● Task brief
After locating the line with "micrograph demonstrates a" in the data that follows, return it and every later line exactly, up to and including the line with "is low levels".

Stored records:
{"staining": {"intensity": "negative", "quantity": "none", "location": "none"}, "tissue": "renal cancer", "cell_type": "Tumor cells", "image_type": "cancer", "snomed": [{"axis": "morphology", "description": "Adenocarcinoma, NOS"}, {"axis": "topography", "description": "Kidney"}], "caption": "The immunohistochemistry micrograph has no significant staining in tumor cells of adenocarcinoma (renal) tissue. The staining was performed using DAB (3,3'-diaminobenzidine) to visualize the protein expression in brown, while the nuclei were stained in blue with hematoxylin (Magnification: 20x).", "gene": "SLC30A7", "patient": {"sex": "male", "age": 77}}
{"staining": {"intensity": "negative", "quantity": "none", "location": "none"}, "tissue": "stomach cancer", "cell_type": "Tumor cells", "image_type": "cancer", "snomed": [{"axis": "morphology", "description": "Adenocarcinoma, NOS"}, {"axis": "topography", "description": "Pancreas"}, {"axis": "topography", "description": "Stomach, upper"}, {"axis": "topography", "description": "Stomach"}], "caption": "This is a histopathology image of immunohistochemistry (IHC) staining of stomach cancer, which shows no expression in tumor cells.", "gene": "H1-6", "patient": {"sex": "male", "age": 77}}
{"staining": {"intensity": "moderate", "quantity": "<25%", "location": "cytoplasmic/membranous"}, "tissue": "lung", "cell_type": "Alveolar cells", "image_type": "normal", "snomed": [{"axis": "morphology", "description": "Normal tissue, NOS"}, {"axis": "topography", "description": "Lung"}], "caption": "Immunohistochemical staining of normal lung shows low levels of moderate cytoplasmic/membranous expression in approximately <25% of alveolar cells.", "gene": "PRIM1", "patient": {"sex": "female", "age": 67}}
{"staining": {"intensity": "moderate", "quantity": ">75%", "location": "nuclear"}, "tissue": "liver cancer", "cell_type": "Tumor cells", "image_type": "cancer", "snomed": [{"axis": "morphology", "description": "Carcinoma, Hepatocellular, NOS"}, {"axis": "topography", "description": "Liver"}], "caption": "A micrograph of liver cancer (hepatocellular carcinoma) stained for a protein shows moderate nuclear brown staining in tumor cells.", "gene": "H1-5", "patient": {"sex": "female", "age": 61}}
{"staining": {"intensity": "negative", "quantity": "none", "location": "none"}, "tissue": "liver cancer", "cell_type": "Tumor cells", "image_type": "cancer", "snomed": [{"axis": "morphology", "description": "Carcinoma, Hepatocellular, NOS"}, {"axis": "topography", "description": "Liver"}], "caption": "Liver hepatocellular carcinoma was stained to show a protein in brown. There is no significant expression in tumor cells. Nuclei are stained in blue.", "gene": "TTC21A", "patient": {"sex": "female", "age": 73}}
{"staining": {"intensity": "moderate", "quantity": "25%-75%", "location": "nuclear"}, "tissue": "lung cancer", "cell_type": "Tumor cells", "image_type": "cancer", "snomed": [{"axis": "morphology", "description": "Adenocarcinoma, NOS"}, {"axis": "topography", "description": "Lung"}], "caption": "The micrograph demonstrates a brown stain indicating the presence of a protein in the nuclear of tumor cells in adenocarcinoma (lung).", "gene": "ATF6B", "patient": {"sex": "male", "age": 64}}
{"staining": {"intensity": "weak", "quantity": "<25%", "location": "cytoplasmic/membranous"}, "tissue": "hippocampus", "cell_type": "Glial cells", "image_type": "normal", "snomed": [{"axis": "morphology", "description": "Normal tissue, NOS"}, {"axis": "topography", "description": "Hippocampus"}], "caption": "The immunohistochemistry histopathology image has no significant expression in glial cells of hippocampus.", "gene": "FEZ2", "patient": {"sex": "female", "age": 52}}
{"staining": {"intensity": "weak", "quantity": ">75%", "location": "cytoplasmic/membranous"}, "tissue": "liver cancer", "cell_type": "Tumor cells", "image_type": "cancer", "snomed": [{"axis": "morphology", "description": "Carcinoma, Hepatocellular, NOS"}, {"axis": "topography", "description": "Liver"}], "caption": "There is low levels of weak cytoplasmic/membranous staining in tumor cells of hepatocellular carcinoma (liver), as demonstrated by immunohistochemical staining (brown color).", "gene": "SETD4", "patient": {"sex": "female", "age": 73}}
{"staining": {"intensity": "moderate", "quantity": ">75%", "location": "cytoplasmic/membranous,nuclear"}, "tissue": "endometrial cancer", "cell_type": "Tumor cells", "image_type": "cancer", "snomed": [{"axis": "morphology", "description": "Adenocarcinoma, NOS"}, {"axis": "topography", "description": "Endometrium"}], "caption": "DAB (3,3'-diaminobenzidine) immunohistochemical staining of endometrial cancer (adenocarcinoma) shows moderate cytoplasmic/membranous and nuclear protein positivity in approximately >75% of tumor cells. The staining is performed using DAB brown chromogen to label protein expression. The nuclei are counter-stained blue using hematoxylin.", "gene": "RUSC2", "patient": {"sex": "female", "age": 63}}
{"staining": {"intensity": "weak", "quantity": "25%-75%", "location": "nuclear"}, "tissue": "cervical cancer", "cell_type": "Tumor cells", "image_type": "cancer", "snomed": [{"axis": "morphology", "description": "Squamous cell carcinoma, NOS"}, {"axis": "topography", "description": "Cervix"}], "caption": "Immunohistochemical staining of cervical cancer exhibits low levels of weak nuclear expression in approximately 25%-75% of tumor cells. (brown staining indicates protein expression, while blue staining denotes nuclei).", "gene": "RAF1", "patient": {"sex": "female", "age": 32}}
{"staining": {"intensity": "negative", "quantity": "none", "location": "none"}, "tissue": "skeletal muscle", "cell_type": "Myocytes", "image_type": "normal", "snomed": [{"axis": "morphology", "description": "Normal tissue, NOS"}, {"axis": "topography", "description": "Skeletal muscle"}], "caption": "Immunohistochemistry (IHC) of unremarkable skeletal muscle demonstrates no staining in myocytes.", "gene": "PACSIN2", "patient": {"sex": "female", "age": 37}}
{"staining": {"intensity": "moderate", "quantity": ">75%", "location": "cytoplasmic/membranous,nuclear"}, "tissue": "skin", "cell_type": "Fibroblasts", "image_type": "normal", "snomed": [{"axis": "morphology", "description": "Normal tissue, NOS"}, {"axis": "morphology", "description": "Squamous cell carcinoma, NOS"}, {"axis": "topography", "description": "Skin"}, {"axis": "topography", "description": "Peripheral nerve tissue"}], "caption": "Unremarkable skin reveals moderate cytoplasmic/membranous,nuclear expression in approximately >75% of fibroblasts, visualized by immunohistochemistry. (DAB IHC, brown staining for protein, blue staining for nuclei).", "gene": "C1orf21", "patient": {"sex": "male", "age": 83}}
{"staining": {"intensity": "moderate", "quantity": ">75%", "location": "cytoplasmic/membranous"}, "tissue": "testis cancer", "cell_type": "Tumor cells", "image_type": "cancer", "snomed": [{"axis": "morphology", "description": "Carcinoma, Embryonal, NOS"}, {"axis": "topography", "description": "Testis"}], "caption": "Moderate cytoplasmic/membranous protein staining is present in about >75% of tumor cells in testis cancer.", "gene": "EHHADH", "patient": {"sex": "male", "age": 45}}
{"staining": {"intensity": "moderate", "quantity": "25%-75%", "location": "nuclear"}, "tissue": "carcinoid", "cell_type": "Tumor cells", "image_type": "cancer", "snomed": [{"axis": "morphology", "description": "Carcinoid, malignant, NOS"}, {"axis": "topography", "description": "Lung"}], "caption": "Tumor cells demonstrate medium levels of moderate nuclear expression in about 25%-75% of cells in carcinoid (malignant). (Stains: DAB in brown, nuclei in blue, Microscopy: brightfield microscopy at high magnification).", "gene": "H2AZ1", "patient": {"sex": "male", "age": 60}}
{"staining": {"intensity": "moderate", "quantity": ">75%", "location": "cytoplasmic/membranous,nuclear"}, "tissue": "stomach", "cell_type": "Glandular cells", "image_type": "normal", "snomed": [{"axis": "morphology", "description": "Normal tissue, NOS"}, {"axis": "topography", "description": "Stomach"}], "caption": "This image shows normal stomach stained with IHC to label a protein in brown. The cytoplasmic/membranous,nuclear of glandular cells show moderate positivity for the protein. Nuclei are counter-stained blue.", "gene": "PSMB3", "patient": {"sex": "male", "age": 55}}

● Result
{"staining": {"intensity": "moderate", "quantity": "25%-75%", "location": "nuclear"}, "tissue": "lung cancer", "cell_type": "Tumor cells", "image_type": "cancer", "snomed": [{"axis": "morphology", "description": "Adenocarcinoma, NOS"}, {"axis": "topography", "description": "Lung"}], "caption": "The micrograph demonstrates a brown stain indicating the presence of a protein in the nuclear of tumor cells in adenocarcinoma (lung).", "gene": "ATF6B", "patient": {"sex": "male", "age": 64}}
{"staining": {"intensity": "weak", "quantity": "<25%", "location": "cytoplasmic/membranous"}, "tissue": "hippocampus", "cell_type": "Glial cells", "image_type": "normal", "snomed": [{"axis": "morphology", "description": "Normal tissue, NOS"}, {"axis": "topography", "description": "Hippocampus"}], "caption": "The immunohistochemistry histopathology image has no significant expression in glial cells of hippocampus.", "gene": "FEZ2", "patient": {"sex": "female", "age": 52}}
{"staining": {"intensity": "weak", "quantity": ">75%", "location": "cytoplasmic/membranous"}, "tissue": "liver cancer", "cell_type": "Tumor cells", "image_type": "cancer", "snomed": [{"axis": "morphology", "description": "Carcinoma, Hepatocellular, NOS"}, {"axis": "topography", "description": "Liver"}], "caption": "There is low levels of weak cytoplasmic/membranous staining in tumor cells of hepatocellular carcinoma (liver), as demonstrated by immunohistochemical staining (brown color).", "gene": "SETD4", "patient": {"sex": "female", "age": 73}}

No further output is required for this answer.